Right now, there are several indexes to choose from that are pre-ordained. However, word has it there is a research project in the works at the University of Nebraska-Lincoln in Collaboration with Kansas State University, the U.S. Meat Animal Research Center and Thera Solutions, LLC to create a tool that would allow producers to develop their own index based on their herds specific needs.
Don’t forget to look at the EPD percentile rank, which is an easy way to see where a particular sire rank s in relation to the rest of his breed for specific traits. The closer to 1% the more positive for said trait. Be familiar with the breed associations you work with and what the benchmarks are.
Breed According to Need
Once you know what you’re looking for in terms of a sire, the next step is getting him the right cows to service. Remember, your dream bull may simply not work for all your animals. Breeding by group, or in some cases by the individual, is ideal.
Dr. Darrh Bullock of the University of Kentucky and Dr. Megan Rolf of Oklahoma State University put herd sires into six broad categories in an extension fact sheet.
These include “heifer acceptable” bulls with high calving ease. Of course they will not be exceptional for weaning weight, but they will increase the likelihood of young and at-risk dams having a safe calving.
The “terminal” sires refer to groups where the focus is on offspring created as strictly feeders and without retaining heifers. These have an emphasis on birth and weaning weights along with dollar indexes.
The “balanced trait” bulls are those who produce well-rounded calves with both growth and maternal characteristics.
For operations with a focus on reliable cows with strong maternal instincts, they may want to look at “low maintenance” sires who produce smaller daughters that are capable of growth and milk. These animals are usually smaller framed and may have to live in environments with limited labor and resources.
Thes “high productivity” sires are those designed to increase calf productivity, typically in the top third of the breed for traits including growth and maternal characteristics. Feeder calves born from these sires and grow and maintain well and daughters have enough maternal strengthen to join the herd.
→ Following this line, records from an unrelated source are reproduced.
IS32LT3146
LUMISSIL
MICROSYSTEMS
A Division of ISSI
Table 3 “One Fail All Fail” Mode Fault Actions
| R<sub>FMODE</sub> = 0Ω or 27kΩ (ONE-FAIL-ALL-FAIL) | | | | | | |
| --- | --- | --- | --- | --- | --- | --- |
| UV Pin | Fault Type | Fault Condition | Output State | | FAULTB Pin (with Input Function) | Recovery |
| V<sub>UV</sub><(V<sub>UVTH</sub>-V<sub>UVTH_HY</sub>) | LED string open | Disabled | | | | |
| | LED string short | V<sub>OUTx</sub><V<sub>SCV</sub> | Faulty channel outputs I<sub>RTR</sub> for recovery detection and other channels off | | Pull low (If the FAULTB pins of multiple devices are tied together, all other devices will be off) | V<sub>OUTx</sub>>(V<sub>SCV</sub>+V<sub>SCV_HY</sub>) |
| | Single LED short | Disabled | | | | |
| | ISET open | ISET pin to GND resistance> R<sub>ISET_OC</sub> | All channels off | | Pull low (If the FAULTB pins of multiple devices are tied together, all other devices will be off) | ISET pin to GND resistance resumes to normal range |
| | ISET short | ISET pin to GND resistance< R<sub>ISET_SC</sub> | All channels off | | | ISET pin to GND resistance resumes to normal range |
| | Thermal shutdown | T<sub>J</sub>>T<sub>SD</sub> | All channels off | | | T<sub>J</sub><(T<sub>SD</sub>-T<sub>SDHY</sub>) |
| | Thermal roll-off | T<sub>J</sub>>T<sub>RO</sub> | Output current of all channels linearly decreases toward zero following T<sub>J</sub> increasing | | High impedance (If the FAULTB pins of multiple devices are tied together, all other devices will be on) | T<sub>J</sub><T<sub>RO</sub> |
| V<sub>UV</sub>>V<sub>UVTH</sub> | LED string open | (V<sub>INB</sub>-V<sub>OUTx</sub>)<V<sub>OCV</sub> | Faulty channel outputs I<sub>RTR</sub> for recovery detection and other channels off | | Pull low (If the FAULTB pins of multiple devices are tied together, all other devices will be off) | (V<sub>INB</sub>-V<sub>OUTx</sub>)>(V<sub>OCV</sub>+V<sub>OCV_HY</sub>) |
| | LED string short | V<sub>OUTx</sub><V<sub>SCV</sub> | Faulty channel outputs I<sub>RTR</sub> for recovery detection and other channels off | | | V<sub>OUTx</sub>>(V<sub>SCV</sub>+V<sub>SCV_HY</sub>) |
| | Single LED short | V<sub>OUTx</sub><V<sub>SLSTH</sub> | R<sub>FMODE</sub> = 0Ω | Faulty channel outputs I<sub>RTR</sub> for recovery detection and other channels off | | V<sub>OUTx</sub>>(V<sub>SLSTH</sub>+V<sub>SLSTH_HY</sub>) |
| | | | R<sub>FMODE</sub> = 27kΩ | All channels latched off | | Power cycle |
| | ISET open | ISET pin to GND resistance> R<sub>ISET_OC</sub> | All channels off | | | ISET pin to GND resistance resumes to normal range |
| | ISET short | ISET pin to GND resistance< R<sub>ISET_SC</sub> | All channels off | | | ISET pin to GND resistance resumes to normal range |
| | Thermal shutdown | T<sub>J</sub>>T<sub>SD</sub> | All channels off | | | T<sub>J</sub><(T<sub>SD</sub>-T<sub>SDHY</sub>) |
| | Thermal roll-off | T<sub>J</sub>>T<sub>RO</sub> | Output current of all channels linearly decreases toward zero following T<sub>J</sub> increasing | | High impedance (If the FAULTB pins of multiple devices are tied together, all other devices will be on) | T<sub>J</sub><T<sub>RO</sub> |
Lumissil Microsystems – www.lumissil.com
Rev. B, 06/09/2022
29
Finally, there are bulls who fit into the “carcass merit” category and are ideal for producers planning on trained ownership. These are the power bulls for all traits of economic and grading performance. This is similar to the terminal sire, but instead puts more focus on the traits at the packing house as opposed to ones tied to feeding and or average daily gain.
Small scale producers who fill their own niches can find themselves in especially challenging positions. Selecting for a well-balanced herd sire is perhaps among the most challenging, because statistically and factually there are negative correlations and trade-offs between things like carcass quality and performance traits or calving ease and weaning weight.
Artificial insemination is a powerful tool in this area and can allow you to use multiple sires for many groups. Likewise, separating your herd according to different bulls for live cover is also an option as well.